Em seu livro de memórias, Recollections of My Life as a Woman, como também em seus poemas, a própria poeta discutiu a questão de gênero e o fato de não ter tido tanta repercussão quanto seus companheiros de geração, revelando mais uma vez o caráter crítico de sua poesia, até no uso de um trecho de um poema de outro poeta da geração beat como epígrafe:
A PRÁTICA DA EVOCAÇÃO MÁGICA
A fêmea é fértil, e a disciplina
(contra naturam) só
a confunde
– Gary Snider
sou uma mulher e meus poemas
são de mulher: fácil falar
assim. a fêmea é dúctil
e
(golpe após golpe)
criada para uma calma
masoquista. O nervo amortecido
faz parte dela:
sexo acordado, retina morta
olhos de peixe; na raiz do cabelo
abalo mínimo
e a arquitetura funcional pélvica
por dentro & por fora atacada
(dá à luz) a boceta se alarga
e meio molhada
só dá à luz filhos homens
a fêmea
é
dúctil
mulher, um véu pelo qual a Vontade dedada é
duas vezes rasgada
duas vezes rasgada
por dentro & por fora
o fluxo
qual ritmo dar à inércia
qual elogio?
Com vários poetas homens da geração beat sendo traduzidos, lançados e estudados por aqui há bastante tempo, é de se celebrar que finalmente tenhamos um livro de poemas de Diane di Prima publicado.

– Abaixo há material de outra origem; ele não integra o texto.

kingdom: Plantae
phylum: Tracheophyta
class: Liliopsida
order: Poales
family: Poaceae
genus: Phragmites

Que seja uma porta aberta para que possamos conhecer e ver circular mais mulheres poetas incríveis, como Denise Levertov, Elise Cowen, Hettie Jones e Joyce Johnson, e poetas de que nem ouvimos falar ainda, negras, indígenas e queers, pertencentes a essa geração que não é apenas de homens brancos.
Nina Rizzi é escritora, tradutora, pesquisadora e professora. É autora de livros como tambores pra n’zinga, sereia no copo d’água e o infantil A melhor mãe do mundo. Formada em História pela Unesp e mestra em Literatura Comparada pela UFC, traduziu, entre outras obras, livros de Alejandra Pizarnik, Susana Thénon, bell hooks, Alice Walker, Toni Cade Bambara, Ijeoma Oluo e Abi Daré.